**Activities:**
1/ Using the defence passage, answer each question briefly:
(a) Which 2010 review is singled out as having brought defence spending into sharp focus?
(b) Who said that Britain's defence capabilities have been 'hollowed out', and what post does he hold?
(c) What do reduced military capabilities reflect in large part, according to the final paragraph?
2/ Reproduce the part of the defence passage that begins at the words "Last month, former" and ends after the words "been ‘hollowed out’.", substituting "personnel" for "manpower".
3/ Proceed with the defence passage, starting after its last sentence.
──────── Passage
Reconfiguring Defence for reasons of a changed world…

DEFENCE & FUTURE OVERSEAS PARTNERSHIPS

Over the course of the last half-century defence spending has attracted and been a hot issue of contention. This has been brought to the fore in recent times, through government rounds of budget and expenditure reductions. Most notably, the 2010 Strategic Defence and Security Review and the cuts to overall manning levels to the armed services have brought the issue into sharp focus. Critics argue this has seriously skewed our defence posture and capability towards mammoth (and massively expensive) commitments such as upgrading and maintaining Trident and the development of new aircraft carriers.

Last month, former US defence secretary, Robert Gates, asserted that defence cuts in Britain have left the UK unable to be a ‘full partner’ in future military operations with the United States. As a result of defence cuts, Mr Gates believes that the UK no longer has ‘full-spectrum capabilities’. This, he says, will affect the UK’s ability to be a full partner and will change the dynamics of how operations are conducted in the future. His comments came in the wake of remarks by General Sir Nicholas Houghton, the Chief of the Defence Staff, who said that manpower is increasingly being perceived as an ‘overhead’ and that Britain’s defence capabilities have been ‘hollowed out’.

It is right that these cuts have been questioned in the UK. The concerns over the knock-on direct and indirect effects on local economies, and the dangers of global military over-stretch, have been well aired. At the same time, however, many have long queried the need for such a large and over-bloated defence budget, particularly when our appetite for overseas engagements in the wake of Iraq and Afghanistan conflicts has greatly diminished.

The world has changed, too. Britain is certainly not the global power she once was. There is perhaps room for debate on the reasons for this relative decline, but some truths are incontrovertible. The growing focus of global power and wealth from West to East, the profound change in the nature and structure of armed conflict and the threats that we face to our national security are all factors that must enter the equation if we are to explain and account for how the world has changed and how, as a consequence, our influence has declined. Our reduced military capabilities reflect in large part the need to bear down and address our massive budget deficit and public debt. Such considerations have, as Gates himself stated, also forced spending reductions in the US.
────────────────
──────── Given material
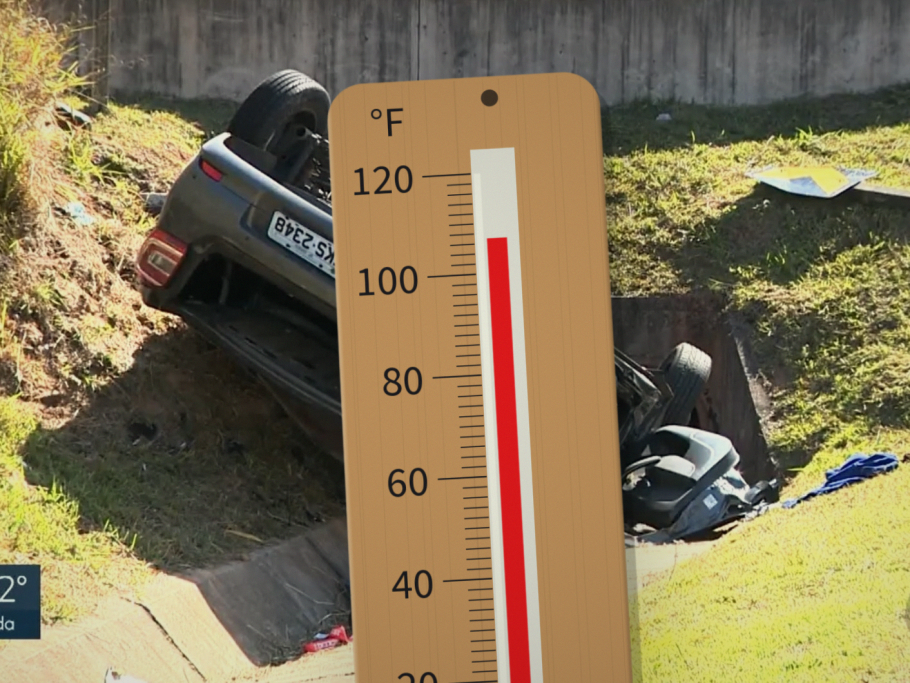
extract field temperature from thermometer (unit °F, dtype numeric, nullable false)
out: 107 °F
────────────────
**Outputs for the tasks:**
1/
(a) The 2010 Strategic Defence and Security Review.
(b) General Sir Nicholas Houghton, the Chief of the Defence Staff.
(c) The need to bear down and address the massive budget deficit and public debt.

2/
Last month, former US defence secretary, Robert Gates, asserted that defence cuts in Britain have left the UK unable to be a ‘full partner’ in future military operations with the United States. As a result of defence cuts, Mr Gates believes that the UK no longer has ‘full-spectrum capabilities’. This, he says, will affect the UK’s ability to be a full partner and will change the dynamics of how operations are conducted in the future. His comments came in the wake of remarks by General Sir Nicholas Houghton, the Chief of the Defence Staff, who said that personnel is increasingly being perceived as an ‘overhead’ and that Britain’s defence capabilities have been ‘hollowed out’.

3/
But what is also true is that Britain is less committed in performing the role of being an acquiescent subordinate to the United States in international affairs. Widespread disquiet has also stemmed from the ubiquitous relationship that US intelligence has with Britain’s intelligence services and the close links that have existed between America’s National Security Agency (NSA) and Britain’s communications and listening posts at GCHQ in Cheltenham. In light of these considerations, it is only right and proper that the UK’s military relationship with the US be subject to re-examination.

Public ambivalence is not likely to stop there, either. It should also lead in due course to a more searching examination of Britain’s future commitment to Trident and what justifications there are in keeping a nuclear deterrent. Particularly so, given the changing political landscape in the UK and the very real prospect of Scotland (where Trident and the nuclear deterrent is housed against its will) becoming an independent nation. The referendum for Scottish independence is to be held this year in September.

It may be tempting to compare our defence capacity with what the country was able to sustain in the past and no-doubt some will rue Britain’s reduced capabilities. But the fact remains that the world has changed and with it the shifting balance of global power. It is to the future, not the past, which we should now look in how our overseas partnerships are formed. Britain’s defence arrangements will become a reflection of these changed requirements.